Tinnitus Evaluation & Management
Tinnitus is the perception of sound (ringing, buzzing, hissing) when there is no outside source. It is common, and for many people it improves over time. When it is persistent or bothersome, an evidence-based evaluation can help identify treatable contributors and build a plan to reduce how much tinnitus affects your daily life.
When tinnitus needs urgent care (red flags)
Most tinnitus is not an emergency. But some patterns should be evaluated urgently. If any of these apply, we recommend prompt medical evaluation (ER/urgent care or ENT as appropriate).
- Sudden hearing loss (especially in one ear) with new tinnitus
- Pulsatile tinnitus (a whooshing sound that matches your heartbeat)
- Tinnitus with new neurologic symptoms (facial weakness, severe headache, trouble speaking, new numbness/weakness)
- Tinnitus with vertigo or significant dizziness
- Head injury followed by new tinnitus
Clinical guidance recommends that head and neck imaging should not be performed to specifically assess tinnitus unless it localizes to one ear, is pulsatile, is associated with focal neurologic findings, or comes with asymmetric hearing loss. (AAO–HNSF tinnitus guideline summary)
What to expect during a tinnitus evaluation
- Targeted history: what you hear, when it started, what makes it better/worse, noise exposure, medications, sleep and stress patterns.
- Focused exam: ear exam (including wax), and screening for factors that could need medical referral.
- Comprehensive hearing testing: especially if tinnitus is unilateral, persistent (6 months or longer), or you notice hearing difficulty.
- Clear next steps: education, hearing solutions when hearing loss is present, sound strategies, and referrals when needed.
Evidence-based tinnitus management (what actually helps)
There is not a single “cure” for most chronic tinnitus. The goal is to reduce tinnitus-related distress and functional impact.
- Education and counseling about what tinnitus is and how habituation works
- Hearing aids when hearing loss is present (often reduces tinnitus awareness)
- Sound strategies (sound enrichment, environmental sound, or structured sound therapy)
- Cognitive behavioral therapy (CBT) for persistent, bothersome tinnitus
AAO-HNSF recommendations include targeted history/physical, prompt audiologic exam for unilateral or persistent tinnitus, education for persistent bothersome tinnitus, hearing aid evaluation when hearing loss is present, and CBT.
FAQs
Does tinnitus mean I am losing my hearing?
Tinnitus often occurs with hearing loss, but not always. A hearing evaluation can clarify what is going on.
Should I get an MRI or CT scan for tinnitus?
Imaging is not routinely recommended for most tinnitus. It is usually reserved for specific red flags (like one-sided tinnitus, pulsatile tinnitus, focal neurologic symptoms, or asymmetric hearing loss).
Can hearing aids help tinnitus?
If you have hearing loss, hearing aids often help by improving access to sound and reducing the contrast between tinnitus and silence.
What is the best treatment for tinnitus?
Best results usually come from a combination plan: education, sound strategies, hearing solutions when needed, and CBT for persistent bothersome tinnitus.

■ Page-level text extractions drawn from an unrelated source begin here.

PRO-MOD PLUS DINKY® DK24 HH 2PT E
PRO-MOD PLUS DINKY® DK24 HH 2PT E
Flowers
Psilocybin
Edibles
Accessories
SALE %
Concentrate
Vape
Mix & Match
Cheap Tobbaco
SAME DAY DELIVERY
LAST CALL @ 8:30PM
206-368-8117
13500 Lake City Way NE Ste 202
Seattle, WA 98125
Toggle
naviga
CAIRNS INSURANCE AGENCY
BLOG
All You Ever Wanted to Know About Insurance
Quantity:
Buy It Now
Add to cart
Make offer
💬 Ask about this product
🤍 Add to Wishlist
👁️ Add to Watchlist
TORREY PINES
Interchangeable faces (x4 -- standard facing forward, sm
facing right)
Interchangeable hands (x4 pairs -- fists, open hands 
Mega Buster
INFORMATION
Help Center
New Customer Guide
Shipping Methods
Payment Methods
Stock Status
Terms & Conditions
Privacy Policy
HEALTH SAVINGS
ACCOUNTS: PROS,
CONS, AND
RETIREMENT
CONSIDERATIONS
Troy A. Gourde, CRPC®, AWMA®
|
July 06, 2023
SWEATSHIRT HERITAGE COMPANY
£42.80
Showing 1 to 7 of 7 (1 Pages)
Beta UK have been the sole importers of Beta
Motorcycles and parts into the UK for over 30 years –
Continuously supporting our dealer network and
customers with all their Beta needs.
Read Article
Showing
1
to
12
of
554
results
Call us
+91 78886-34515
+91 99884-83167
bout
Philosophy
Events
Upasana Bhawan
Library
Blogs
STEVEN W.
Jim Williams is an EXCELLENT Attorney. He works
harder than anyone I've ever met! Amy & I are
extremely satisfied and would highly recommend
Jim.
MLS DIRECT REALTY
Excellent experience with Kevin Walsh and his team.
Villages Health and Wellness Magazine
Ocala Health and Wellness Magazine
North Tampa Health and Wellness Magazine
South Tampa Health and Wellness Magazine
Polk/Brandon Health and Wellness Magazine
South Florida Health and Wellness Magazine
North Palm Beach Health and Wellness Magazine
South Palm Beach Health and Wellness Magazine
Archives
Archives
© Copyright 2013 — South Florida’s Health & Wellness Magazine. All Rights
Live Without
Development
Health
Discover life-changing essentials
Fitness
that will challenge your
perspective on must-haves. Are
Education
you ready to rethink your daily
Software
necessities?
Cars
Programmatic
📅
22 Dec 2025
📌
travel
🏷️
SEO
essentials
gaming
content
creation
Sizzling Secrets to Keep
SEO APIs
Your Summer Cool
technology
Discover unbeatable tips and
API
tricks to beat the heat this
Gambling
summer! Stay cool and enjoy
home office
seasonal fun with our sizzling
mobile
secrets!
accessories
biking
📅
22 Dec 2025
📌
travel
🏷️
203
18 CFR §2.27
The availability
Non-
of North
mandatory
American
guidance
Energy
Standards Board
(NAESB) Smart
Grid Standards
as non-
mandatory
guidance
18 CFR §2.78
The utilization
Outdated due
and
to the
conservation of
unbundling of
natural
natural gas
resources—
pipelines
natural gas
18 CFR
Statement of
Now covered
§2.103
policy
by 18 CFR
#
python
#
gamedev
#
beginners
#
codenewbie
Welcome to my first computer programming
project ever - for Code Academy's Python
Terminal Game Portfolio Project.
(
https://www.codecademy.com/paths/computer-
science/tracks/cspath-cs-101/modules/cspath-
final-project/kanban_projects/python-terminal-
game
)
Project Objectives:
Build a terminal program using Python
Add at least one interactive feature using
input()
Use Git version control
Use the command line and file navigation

How long does tinnitus last?
It varies. Some tinnitus improves over time. Persistent tinnitus is often defined as 6 months or longer. Even when it does not go away, the impact can be reduced significantly with the right plan.
Sources
- AAFP summary of AAO–HNSF tinnitus guideline (2015): https://www.aafp.org/pubs/afp/issues/2015/0701/p65.html
- Mayo Clinic — Tinnitus: Symptoms and causes (When to see a doctor) (updated 2022): https://www.mayoclinic.org/diseases-conditions/tinnitus/symptoms-causes/syc-20350156
- British Journal of General Practice — “Tinnitus: systematic approach to primary care assessment and management” (red flags table) (2022): https://pmc.ncbi.nlm.nih.gov/articles/PMC8966951/
Medical disclaimer: This page is for general education and is not medical advice. If you have sudden hearing loss, severe dizziness/vertigo, new neurologic symptoms, or other urgent concerns, seek emergency care.
Tinnitus evaluation FAQs
Do I need a referral to get a tinnitus evaluation in Birmingham, Michigan?
In most cases, no referral is needed. You can schedule directly. If your insurance plan requires a referral, our team can help you confirm the steps before your visit.
What happens after a tinnitus evaluation?
We review your hearing test results, discuss likely contributing factors, and outline a plan. That plan may include hearing aids, sound therapy, communication strategies, or a referral to an ENT when appropriate.